State has captured, enslaved citizens who wait to be instructed

Wherever you go these days the topic for conversation is almost always that of referendum. For some bizarre reason everyone is preparing themselves for a referendum with the betting community even putting a tentative date on it. All that is missing are the questions but even these appear to have been leaked from the Building Bridges team (BBI).  

Recall that the BBI team was the product of the bittersweet handshake that calmed one section of the country but produced tension and suspicion elsewhere. This was an inevitable outcome since the handshake was about two gentlemen with a third and other lesser players all excluded from the March 9, 2018 event.

The handshake gave birth to the BBI team that has cash, influence but no legal mandate. No wonder then that some at least believe that the script has been written and all that remains is for a suitable date for the release of the BBI predetermined ‘findings’. This may appear a cynical analysis of current events but when trust in public office is at a minimum every move will be regarded with suspicion. Put another way, when the State is captured then every institution is made to serve the powerful elites present and future selfish interests, not yours.

In other words, the upcoming census and boundaries review should assist in national planning and budgeting. However, many feel that they together with the recent Huduma Number registration will be manipulated to serve particular interests. Trust is fast disappearing and that is very worrying and unhealthy. Reports of some folk selling their land in the North Rift and relocating are equally disturbing. We have been here before but who remembers? How many times must we pull back from the brink before eventually leaving it too late to do so?

The so called independent commissions established in the 2010 Constitution have been starved of cash, emasculated and reduced to mere departments led by handpicked anonymous and weak individuals. The IEBC, NLC, NCIC and others don’t even have commissioners in place and there is no rush to find replacements. When the national commission on human rights (KNCHR) receives a mere 300million or 0.01 per cent of the 2019-20 budget you know that it already has one leg in the grave. The Judiciary is the only arm of government whose performance gains public approval but they remain poorly funded.

State capture is for real and that is why the so called war on corruption is going nowhere. We are in a very worrying situation and there is no bright light at the end of the tunnel. What is remarkable is that while the state has been captured it in turn has captured and enslaved the minds, souls and intelligence of the masses. The masses remain enslaved waiting for instructions from their masters of when to demonstrate, throw stones or embrace. Yesterday, there was no reason to read Katiba because Baba has read it. Today, he we need to amend it because you were told it is flawed.
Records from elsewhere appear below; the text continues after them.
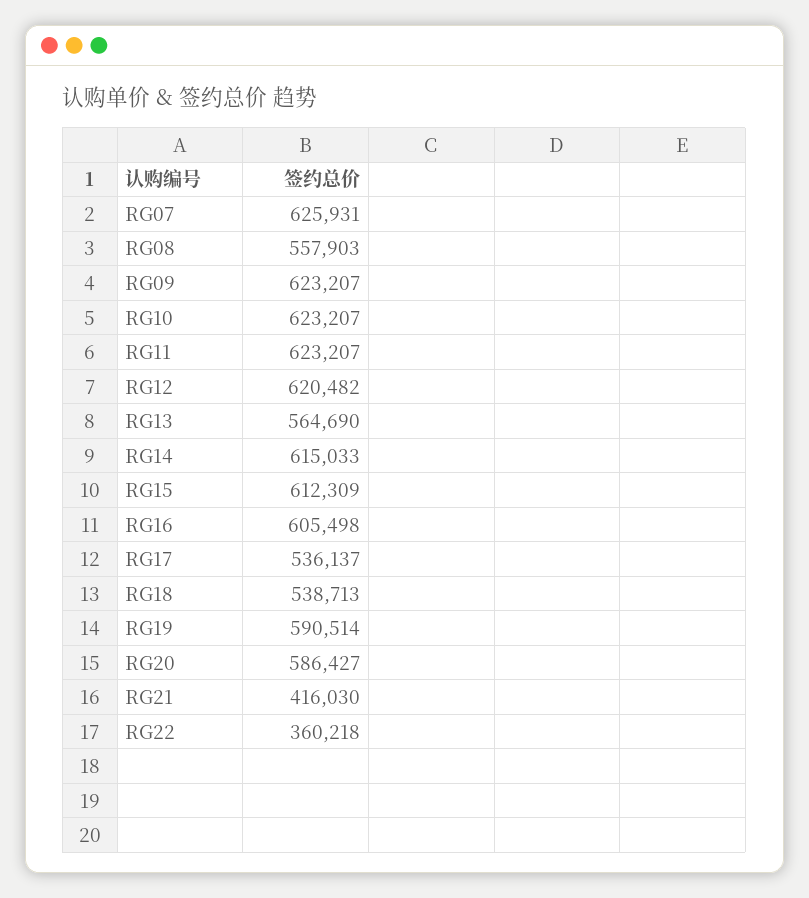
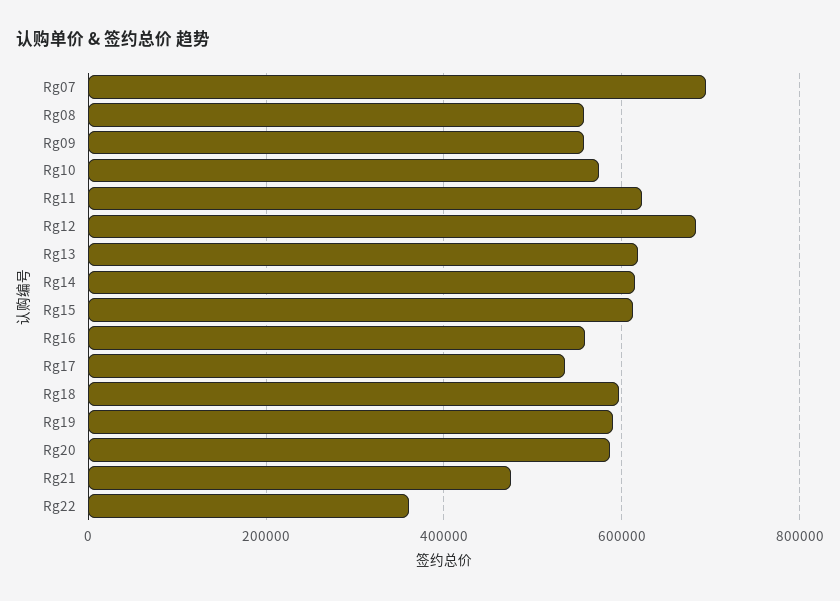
RG07: 625931 -> 700000
RG09: 623207 -> 560000
RG10: 623207 -> 580000
RG12: 620482 -> 680000
RG13: 564690 -> 620000
RG16: 605498 -> 560000
RG18: 538713 -> 600000
RG21: 416030 -> 480000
But enslavement and poverty go hand in hand and many have not woken up to discover that they are tools and slaves in the political games of the rich and their God given dignity is being trampled on a daily basis by lying ethnic barons and suspicious handouts. Recall again what Harriet Tubman said, ‘I freed 1,000 slaves. I could have freed a thousand more if only they realised they were slaves.’ How long will the masses remain enslaved or what if they threw off the shackles of ethnicity, poverty and deceit and proclaimed their liberation! Perhaps we might recall what former Chief Justice Willy Mutunga said in Limuru on July 7: In August 2010, we gave birth to a beautiful child, but ever since the child has been trafficked and defiled by the political class. Instead of protecting and safeguarding the baby, it is being kicked around like a football.

The public are being hounded into a referendum that they didn’t ask for. There seems an inevitability about the vote and its outcome yet that is part of the enslavement culture. Resignation it would appear is about accepting what you cannot change. But why not change and challenge what you can no longer accept! Another way is possible and the campaign to Save Lamu just demonstrated that. That can be replicated on national issues as masses resist state capture. Alternatively, citizens may choose to remain in enslavement. But at a price!